Depuis que l’argent et la politique se sont invités à ce grand rendez-vous mondial, chaque nouvelle édition de la Coupe du monde a servi de tremplin et de foire d’exposition pour les nouveaux donneurs de leçons, toujours plus nombreux. En 1970 (Mexique), on a déjà crié «non à la dictature». En 1978 (Argentine), le plus grand joueur de l’époque, celui que l’on appelait le Néerlandais volant, Johan Cruyff, est allé jusqu’à boycotter le Mondial pour «raisons politiques». C’est ce qu’on disait alors. Alors qu’il n’en était rien, le joueur n’étant pas prêt à jouer pour des raisons… strictement personnelles.

En ces temps de guerre froide, les Jeux olympiques aussi ont souffert de cette hypocrisie. On se rappelle par exemple comment, en 1980, le bloc de l’Ouest a boycotté les JO de Moscou, avant que le bloc de l’Est ne leur rende la monnaie, en boycottant les JO 1984 de Los Angeles.
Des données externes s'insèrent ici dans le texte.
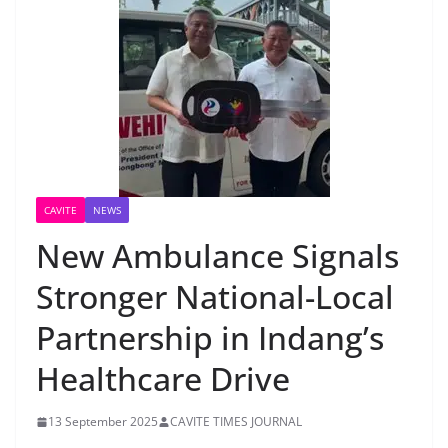
CAVITE
NEWS
New Ambulance Signals
Stronger National-Local
Partnership in Indang’s
Healthcare Drive
13 September 2025
CAVITE TIMES JOURNAL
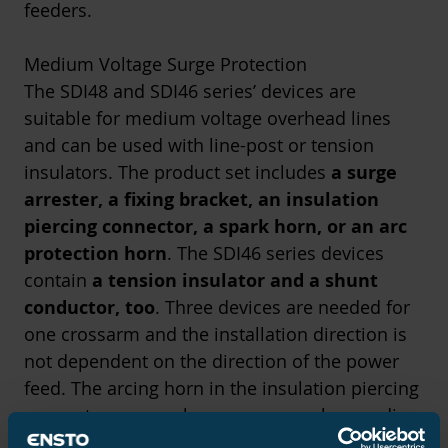
feeders.
Medium Voltage Surge Protection
The SDI48 and SDI46 series’ devices are
suitable for medium voltage overhead lines
and can be used with line-post or tension
insulators. The product set includes
a surge
arrester, a fixing bracket, an insulation
piercing connector, a spark horn, or an arc
protection horn
. The SDI46 series devices
contain
a tension insulator and a shunt
conductor, too
. Three devices are needed for
one crossarm and the installation direction is
not dependent on the direction of the power
feed. The arcing horn in the insulation piercing
connector serves also as a personal grounding
point. The horns have been tested with a fault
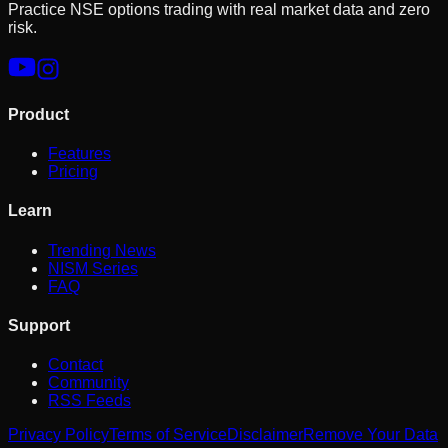
Practice NSE options trading with real market data and zero
risk.
Product
Features
Pricing
Learn
Trending News
NISM Series
FAQ
Support
Contact
Community
RSS Feeds
Privacy Policy
Terms of Service
Disclaimer
Remove Your Data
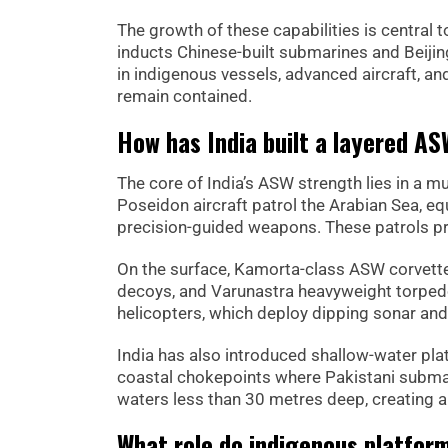
The growth of these capabilities is central t
inducts Chinese-built submarines and Beijing
in indigenous vessels, advanced aircraft, 
remain contained.
How has India built a layered A
The core of India’s ASW strength lies in a m
Poseidon aircraft patrol the Arabian Sea, 
precision-guided weapons. These patrols pr
On the surface, Kamorta-class ASW corvett
decoys, and Varunastra heavyweight torped
helicopters, which deploy dipping sonar and
India has also introduced shallow-water plat
coastal chokepoints where Pakistani subma
waters less than 30 metres deep, creating a d
What role do indigenous platfor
C’est cela l’histoire du sport en général, et du football en particulier. Derrière le jeu, il y a des enjeux d’argent que l’on place toujours en premier, et derrière encore, il y a les règlements de comptes politiques où l’humanitaire, ou l’humanisme, sert souvent de prétexte. On connait la chanson.

Bon an, mal an, ces voix qui portent haut la conscience humaine sont toujours les mêmes. Quand le rendez-vous se déroule en «démocratie», c’est-à-dire dans un pays d’Europe occidentale ou d’Amérique du Nord, les bonnes âmes disparaissent. Quand le Mondial s’invite ailleurs, elles réapparaissent comme par enchantement.

En 2010, quand le Mondial se déplace en Afrique du Sud, nos amis râlent contre les fameuses vuvuzelas (des cornes dont le souffle est aussi assourdissant qu’amusant) et accusent le reste du monde d’offrir un trop beau cadeau à Mandela. En 2014, la campagne bat son plein contre le Brésil, pays hôte, dont on dénonce les inégalités sociales. En 2018, c’est le tour de la Russie de Poutine d’en prendre plein la tronche. Comme le Qatar, aujourd’hui.

Le schéma est toujours le même. Au moment du vote qui désigne le pays hôte, les voix qui portent la conscience humaine sont bien silencieuses. Elles laissent faire les lobbys financiers et politiques. C’est là que les affaires sont réellement négociées. Plus tard, quand la compétition arrive, où le seul enjeu devient sportif (et communicationnel, question d’image de marque), nous voyons réapparaitre ces magnifiques voix consciencieuses.

Avec le Qatar, ces voix sont allées encore plus loin dans le cynisme et l’hypocrisie. Comme ces maires de villes européennes qui «boycottent» (ou s’amusent) en refusant la retransmission des matchs sur les lieux publics. Pardon? Mais qui a envie d’aller se les geler, en plein automne-hiver, debout au milieu d’une place européenne?

Alors oui, les droits humains au Qatar, la liberté de boire, d’aimer et de faire la fête 24H/24, c’est bien beau. Mais c’est au moment de négocier les gros contrats qu’il fallait y penser. Aujourd’hui, ces larmes de crocodile ressemblent à une bonne blague. Parce que c’est l’heure du sport, du football, et du plaisir simple de millions, voire de milliards de passionnés et de consommateurs.

Alors prenez tout et laissez-nous le foot, et le sport, s'il vous plaît!